Polit-Krimi aus dem Ruhrgebiet

Rezensiert von Lutz Bunk |
Der Roman spielt an sieben Tagen im Jahr 1980 in Essen im Ruhrgebiet. Die Königin von England ist gerade auf einem Staatsbesuch in der Stadt und soll entführt werden. Lodemanns Buch ist ein wütender politischer Rundumschlag, global, europäisch und vor allem besonders, was die deutsche Geschichte und deren Verdrängung betrifft. Dennoch auch eine Art Krimi, schließlich soll die Queen entführt werden.
Jürgen Lodemann, am 28. März feierte er seinen 70. Geburtstag. Einen "Schreibtischwüstling", so nannte ihn das Magazin "Der Stern". 21 Bücher hat er geschrieben, 26 Dokumentarfilme gedreht. 30 Jahre war er Redakteur und Moderator beim SWR, schon lange vor Reich-Ranicki und Heidenreich moderierte er ab 1965 eigene Literatur-Talk-Shows, das "Literaturmagazin" und "Café Größenwahn", 1983/84 war er Vizepräsident des Deutschen PEN, des Deutschen Schriftstellerverbandes.

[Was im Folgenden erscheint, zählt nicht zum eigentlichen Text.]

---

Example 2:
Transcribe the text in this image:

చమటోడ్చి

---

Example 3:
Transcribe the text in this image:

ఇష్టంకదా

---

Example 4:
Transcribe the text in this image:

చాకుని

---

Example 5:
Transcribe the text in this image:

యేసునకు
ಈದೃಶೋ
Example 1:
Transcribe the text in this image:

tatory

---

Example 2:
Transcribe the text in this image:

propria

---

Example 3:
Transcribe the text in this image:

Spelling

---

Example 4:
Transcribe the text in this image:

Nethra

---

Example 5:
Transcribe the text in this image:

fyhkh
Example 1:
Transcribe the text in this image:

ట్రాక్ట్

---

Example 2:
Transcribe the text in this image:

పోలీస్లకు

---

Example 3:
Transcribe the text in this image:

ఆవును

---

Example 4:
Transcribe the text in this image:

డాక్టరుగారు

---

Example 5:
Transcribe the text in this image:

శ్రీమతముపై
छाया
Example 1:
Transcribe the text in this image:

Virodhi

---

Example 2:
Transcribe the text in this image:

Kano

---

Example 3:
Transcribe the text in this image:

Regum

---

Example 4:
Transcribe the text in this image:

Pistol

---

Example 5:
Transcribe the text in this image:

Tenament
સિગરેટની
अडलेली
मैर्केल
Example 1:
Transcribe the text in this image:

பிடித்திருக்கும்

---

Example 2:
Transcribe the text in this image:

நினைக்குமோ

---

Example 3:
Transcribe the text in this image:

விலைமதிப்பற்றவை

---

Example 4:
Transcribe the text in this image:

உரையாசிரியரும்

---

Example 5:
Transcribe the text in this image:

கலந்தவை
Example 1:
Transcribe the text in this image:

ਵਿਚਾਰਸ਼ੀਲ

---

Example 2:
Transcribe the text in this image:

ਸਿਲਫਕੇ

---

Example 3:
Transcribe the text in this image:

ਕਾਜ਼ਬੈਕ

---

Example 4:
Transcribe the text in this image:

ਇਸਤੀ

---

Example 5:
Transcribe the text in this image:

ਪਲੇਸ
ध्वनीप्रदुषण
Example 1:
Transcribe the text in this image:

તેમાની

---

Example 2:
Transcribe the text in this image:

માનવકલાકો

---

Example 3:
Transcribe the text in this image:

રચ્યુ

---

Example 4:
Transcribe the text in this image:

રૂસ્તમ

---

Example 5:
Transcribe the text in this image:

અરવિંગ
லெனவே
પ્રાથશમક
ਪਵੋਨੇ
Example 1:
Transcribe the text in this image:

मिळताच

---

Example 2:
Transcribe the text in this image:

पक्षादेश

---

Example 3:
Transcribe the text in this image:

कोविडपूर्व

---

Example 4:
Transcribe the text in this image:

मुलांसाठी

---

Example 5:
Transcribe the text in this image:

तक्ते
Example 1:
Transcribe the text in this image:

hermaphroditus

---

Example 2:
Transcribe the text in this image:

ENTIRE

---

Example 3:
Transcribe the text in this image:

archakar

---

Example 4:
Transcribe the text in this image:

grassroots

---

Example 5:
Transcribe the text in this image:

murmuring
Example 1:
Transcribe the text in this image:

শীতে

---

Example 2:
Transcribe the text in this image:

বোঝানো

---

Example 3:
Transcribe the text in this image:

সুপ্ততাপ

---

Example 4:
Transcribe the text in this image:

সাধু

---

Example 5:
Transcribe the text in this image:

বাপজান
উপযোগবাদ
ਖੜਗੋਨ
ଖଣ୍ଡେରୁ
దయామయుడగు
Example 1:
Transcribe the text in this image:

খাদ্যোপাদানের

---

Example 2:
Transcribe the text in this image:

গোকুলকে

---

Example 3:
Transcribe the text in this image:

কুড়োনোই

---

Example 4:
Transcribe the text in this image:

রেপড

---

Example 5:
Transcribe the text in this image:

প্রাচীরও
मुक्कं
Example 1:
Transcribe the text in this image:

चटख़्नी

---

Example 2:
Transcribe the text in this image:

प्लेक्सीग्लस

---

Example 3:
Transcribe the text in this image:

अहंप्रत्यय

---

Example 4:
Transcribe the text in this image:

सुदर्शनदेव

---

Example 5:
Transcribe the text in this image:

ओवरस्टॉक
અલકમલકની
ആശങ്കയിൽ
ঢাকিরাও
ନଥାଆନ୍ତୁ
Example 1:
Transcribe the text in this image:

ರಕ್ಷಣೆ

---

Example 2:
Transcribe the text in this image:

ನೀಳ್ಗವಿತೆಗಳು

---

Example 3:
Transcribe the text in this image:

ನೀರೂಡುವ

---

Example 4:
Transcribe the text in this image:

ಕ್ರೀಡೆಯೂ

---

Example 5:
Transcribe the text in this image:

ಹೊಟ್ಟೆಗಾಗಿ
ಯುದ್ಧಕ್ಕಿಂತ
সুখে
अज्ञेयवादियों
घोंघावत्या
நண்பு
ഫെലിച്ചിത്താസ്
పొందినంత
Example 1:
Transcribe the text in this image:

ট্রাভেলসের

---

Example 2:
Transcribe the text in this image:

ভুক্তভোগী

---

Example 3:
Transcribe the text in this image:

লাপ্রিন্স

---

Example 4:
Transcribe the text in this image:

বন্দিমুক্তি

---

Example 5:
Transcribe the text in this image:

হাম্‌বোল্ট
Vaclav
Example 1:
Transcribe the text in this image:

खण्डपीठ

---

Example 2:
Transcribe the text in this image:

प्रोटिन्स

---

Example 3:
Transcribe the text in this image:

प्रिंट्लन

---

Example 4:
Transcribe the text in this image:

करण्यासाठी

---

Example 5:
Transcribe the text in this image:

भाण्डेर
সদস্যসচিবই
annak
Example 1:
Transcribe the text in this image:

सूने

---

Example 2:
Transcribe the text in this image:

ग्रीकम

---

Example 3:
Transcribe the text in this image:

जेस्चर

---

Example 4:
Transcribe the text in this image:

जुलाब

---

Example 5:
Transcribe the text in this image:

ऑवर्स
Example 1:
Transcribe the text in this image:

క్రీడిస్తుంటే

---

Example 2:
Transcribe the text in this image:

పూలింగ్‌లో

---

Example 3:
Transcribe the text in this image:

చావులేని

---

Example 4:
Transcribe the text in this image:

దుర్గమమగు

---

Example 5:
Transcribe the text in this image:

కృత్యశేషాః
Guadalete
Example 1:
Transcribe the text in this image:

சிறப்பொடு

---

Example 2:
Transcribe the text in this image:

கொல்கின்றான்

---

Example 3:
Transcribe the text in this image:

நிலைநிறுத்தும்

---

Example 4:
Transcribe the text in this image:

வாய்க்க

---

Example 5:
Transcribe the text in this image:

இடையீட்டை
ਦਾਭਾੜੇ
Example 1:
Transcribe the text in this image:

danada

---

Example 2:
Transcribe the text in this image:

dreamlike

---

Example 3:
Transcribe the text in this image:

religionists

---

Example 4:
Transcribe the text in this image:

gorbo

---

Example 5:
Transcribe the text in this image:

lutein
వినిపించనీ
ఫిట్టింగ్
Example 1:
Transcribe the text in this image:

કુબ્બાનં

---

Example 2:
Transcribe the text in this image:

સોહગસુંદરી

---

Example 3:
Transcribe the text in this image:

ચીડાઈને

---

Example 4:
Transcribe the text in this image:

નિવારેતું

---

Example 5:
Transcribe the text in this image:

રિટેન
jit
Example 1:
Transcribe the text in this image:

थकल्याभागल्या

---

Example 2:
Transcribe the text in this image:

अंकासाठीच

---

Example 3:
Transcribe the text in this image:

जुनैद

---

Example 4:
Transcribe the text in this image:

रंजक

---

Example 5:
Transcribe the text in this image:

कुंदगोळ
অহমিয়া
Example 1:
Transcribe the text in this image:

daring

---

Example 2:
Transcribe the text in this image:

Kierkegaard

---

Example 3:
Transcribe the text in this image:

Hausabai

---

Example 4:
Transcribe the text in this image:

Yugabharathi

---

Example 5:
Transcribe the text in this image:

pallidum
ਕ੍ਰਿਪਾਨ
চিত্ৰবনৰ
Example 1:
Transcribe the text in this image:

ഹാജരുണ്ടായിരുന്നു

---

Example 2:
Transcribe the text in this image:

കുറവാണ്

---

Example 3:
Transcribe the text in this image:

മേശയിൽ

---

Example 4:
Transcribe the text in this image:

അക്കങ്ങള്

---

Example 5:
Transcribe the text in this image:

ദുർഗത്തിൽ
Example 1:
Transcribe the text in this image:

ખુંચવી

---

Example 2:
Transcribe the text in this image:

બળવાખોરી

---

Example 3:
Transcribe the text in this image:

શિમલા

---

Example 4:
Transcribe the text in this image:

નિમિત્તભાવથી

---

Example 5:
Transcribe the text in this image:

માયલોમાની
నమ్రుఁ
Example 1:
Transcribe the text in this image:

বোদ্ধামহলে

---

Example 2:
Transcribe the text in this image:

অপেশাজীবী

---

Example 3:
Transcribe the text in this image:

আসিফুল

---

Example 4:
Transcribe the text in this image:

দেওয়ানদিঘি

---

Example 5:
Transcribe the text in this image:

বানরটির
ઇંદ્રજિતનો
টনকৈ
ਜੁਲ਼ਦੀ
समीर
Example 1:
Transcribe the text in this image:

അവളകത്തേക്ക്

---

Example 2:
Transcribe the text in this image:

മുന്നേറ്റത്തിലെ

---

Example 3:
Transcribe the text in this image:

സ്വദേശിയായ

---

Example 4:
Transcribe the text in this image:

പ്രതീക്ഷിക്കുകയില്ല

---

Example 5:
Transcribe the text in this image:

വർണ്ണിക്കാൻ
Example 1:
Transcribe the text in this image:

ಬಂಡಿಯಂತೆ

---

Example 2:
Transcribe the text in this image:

Vier Literaturpreise hat Lodemann für seine Romane bekommen. Unter die ganz großen Schriftsteller Deutschlands schrieb er sich 2002 mit seiner Neufassung der Nibelungen-Saga "Siegfried und Krimhild".

Nun ist Lodemanns neuer Roman erschienen, "Nora und die Gewalt- und Liebessachen", der Abschluss von Lodemanns Ruhrgebiets-Trilogie ("Anita Drögemüller", "Essen Viehofer Platz").

Der Roman spielt an sieben Tagen im Jahr 1980 in Essen im Ruhrgebiet. Die Königin von England ist gerade auf einem Staatsbesuch in der Stadt und soll entführt werden. Jedenfalls finden sich fünf recht unterschiedliche Menschen zusammen, die diesen Plan aushecken: Ein 80-jähriger pazifistischer Jude, dann zwei junge Männer, ein nordirischer Separatist und ein schwäbischer Terrorist, wie es scheint ein Überbleibsel der RAF, dann jene Frau namens Nora, eine deutsche Studentin der Philosophie, und last not least: der Hauptprotagonist des Romans Rudolf Langensiepen, 40 Jahre alt, Frührentner, Ex-Kommissar der Mordkommission, Ex-Alkoholiker - und Welt-Verbesserer. Diese Fünf planen nun, die Queen zu entführen, um die Weltaufmerksamkeit auf Ausbeutung und Unterdrückung weltweit zu lenken.

Der Roman ist ein wütender politischer Rundumschlag, global, europäisch und vor allem besonders, was die deutsche Geschichte und deren Verdrängung betrifft.

Da beginnt Lodemann noch harmlos mit der demokratischen Revolution von 1848. Besonders bissig aber wird Lodemann beim Thema Bundesrepublik, die zu 99 Prozent jene alten Nazi-Beamten, -Diplomaten, -Ärzte, -Apotheker, -Lehrer und so weiter übernahm, aber bis heute nicht darüber sprechen will.

Lodemann bekennt sich explizit zum Pazifismus, fordert den Leser auf, all jene zu boykottieren, die behaupten, mit Gewalt und Krieg die Welt verbessern zu können. Und er verurteilt damit grundsätzlich auch alle Weltreligionen als "Verdummungsmaschinerien".

Neben aller Agitation bleibt der Roman eine Art Krimi, schließlich soll die Queen entführt werden - da wird Spannung geschürt, man will wissen, wie es weitergeht.

Lodemanns Sprache selbst ist wie ein Spagat zwischen Comic und antikem Theater. Das ist schnurrig, skurril, manchmal umgangssprachlich Ruhrpott: "Womma domma gucken", oft sehr komisch, dann wieder pathetisch-poetisch im Stil von Heinrich Heine und auch manchmal erstaunlich erotisch.

Auf einen Nenner gebracht: Lodemann verfügt souverän und spielerisch über alle Möglichkeiten und Facetten der deutschen Sprache, und er prägt ihr bewusst seinen Stil auf. Er verändert einfach Grammatik, er schöpft neue Begrifflichkeiten wie "die Verdüsseldorfung" der Bundesrepublik. Seine Sprache, obwohl genuin, erinnert stark an die von Günter Grass: Lodemann ist einer der ganz großen deutschen Autoren.